Each line below that contains the word "entreprises" must be copied.

-- Source data follows --

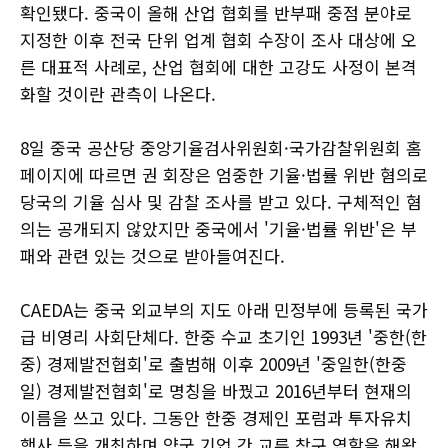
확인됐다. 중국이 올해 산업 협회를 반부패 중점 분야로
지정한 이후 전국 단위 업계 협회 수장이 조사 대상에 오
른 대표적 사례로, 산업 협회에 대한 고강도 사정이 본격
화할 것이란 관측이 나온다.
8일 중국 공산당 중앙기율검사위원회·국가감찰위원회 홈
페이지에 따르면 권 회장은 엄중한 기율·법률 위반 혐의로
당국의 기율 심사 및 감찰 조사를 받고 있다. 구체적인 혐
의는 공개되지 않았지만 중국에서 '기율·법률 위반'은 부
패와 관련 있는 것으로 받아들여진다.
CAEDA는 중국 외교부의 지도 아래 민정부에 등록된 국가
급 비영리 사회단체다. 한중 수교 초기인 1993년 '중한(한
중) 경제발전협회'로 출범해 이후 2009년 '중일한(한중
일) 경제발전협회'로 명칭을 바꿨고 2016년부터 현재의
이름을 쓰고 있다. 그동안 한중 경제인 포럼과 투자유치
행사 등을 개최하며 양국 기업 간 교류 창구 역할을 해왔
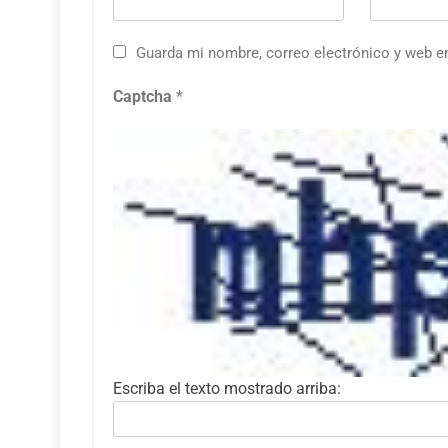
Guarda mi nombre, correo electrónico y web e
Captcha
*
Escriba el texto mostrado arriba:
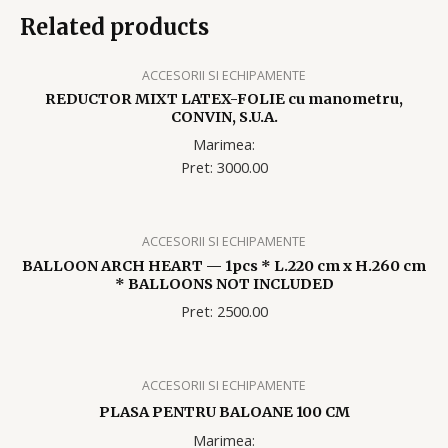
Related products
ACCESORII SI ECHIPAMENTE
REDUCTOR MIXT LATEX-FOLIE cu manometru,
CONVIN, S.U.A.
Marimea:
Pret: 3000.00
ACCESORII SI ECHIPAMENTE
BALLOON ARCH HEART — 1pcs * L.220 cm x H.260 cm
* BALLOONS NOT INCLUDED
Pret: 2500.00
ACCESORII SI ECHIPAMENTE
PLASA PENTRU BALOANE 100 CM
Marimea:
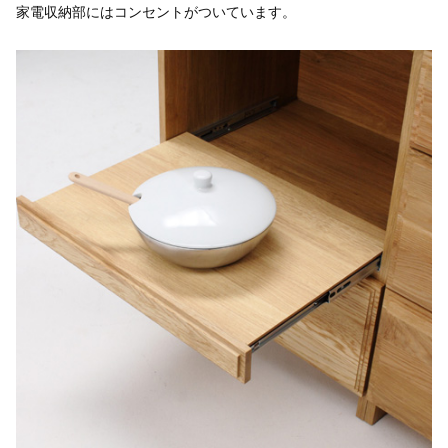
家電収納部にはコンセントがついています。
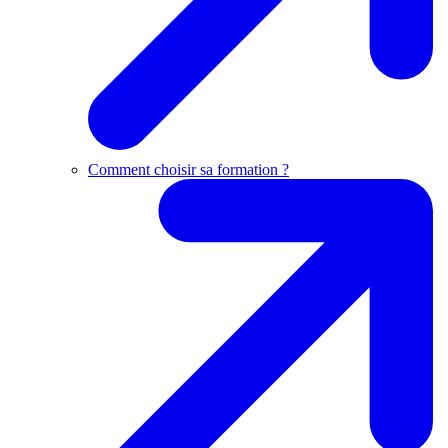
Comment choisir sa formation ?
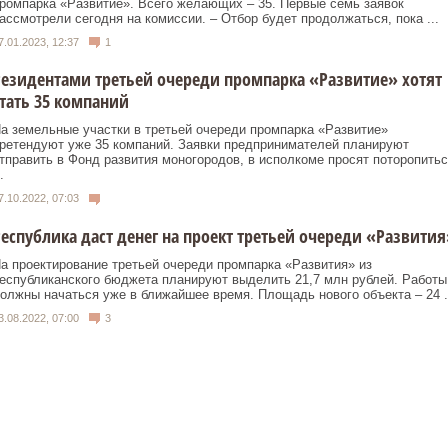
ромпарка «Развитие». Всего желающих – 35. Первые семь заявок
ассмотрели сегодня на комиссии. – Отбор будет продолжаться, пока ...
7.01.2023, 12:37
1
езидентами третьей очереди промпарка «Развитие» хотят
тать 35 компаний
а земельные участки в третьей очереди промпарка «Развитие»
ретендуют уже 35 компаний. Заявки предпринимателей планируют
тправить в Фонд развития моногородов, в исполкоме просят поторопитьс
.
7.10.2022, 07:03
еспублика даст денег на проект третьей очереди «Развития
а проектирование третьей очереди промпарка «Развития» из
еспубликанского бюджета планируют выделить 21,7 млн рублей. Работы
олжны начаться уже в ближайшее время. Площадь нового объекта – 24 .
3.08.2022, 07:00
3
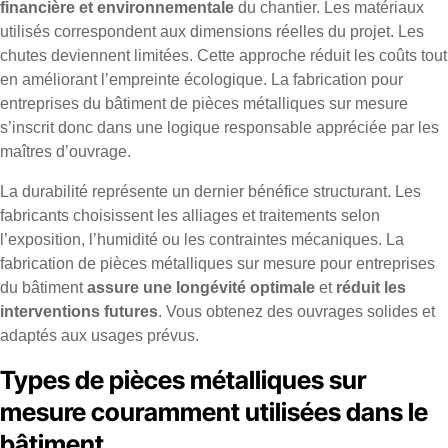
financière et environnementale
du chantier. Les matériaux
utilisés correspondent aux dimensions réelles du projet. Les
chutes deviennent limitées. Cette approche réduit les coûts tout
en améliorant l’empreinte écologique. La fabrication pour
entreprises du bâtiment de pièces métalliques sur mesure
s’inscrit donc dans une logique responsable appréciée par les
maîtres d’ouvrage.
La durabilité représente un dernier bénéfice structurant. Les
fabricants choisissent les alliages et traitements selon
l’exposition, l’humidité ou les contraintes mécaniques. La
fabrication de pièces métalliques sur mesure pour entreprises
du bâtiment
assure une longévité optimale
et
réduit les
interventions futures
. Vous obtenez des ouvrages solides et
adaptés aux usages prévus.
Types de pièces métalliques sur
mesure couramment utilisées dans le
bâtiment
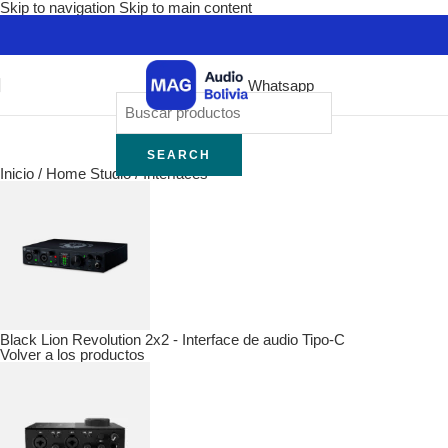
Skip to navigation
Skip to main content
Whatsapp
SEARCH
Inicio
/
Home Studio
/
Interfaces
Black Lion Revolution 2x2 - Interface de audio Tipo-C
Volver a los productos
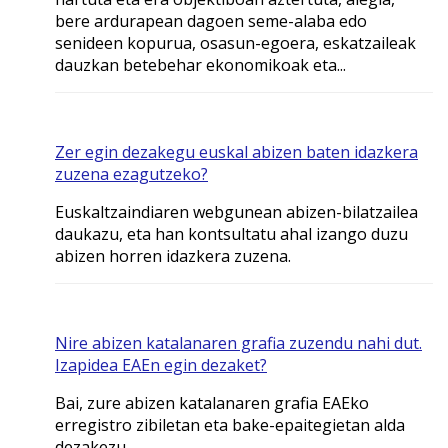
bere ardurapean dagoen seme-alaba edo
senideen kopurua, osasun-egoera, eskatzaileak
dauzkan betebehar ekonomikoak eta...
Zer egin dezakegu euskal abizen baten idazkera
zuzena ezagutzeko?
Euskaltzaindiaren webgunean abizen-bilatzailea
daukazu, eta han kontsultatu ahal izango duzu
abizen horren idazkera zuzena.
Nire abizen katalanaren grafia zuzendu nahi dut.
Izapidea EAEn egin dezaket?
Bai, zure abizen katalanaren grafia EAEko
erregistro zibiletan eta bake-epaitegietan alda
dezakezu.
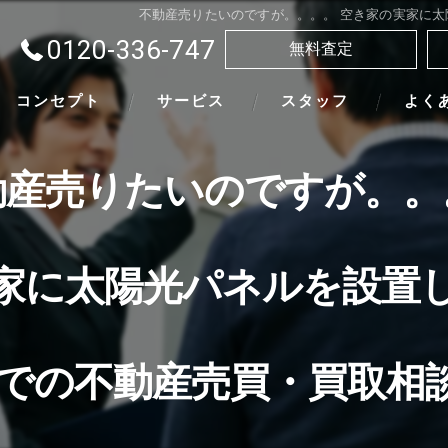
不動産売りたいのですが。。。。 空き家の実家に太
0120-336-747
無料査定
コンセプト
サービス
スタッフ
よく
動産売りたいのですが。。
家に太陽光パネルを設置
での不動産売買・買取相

-- Source data concluded --

Solution to this problem
entreprises du bâtiment de pièces métalliques sur mesure
fabrication de pièces métalliques sur mesure pour entreprises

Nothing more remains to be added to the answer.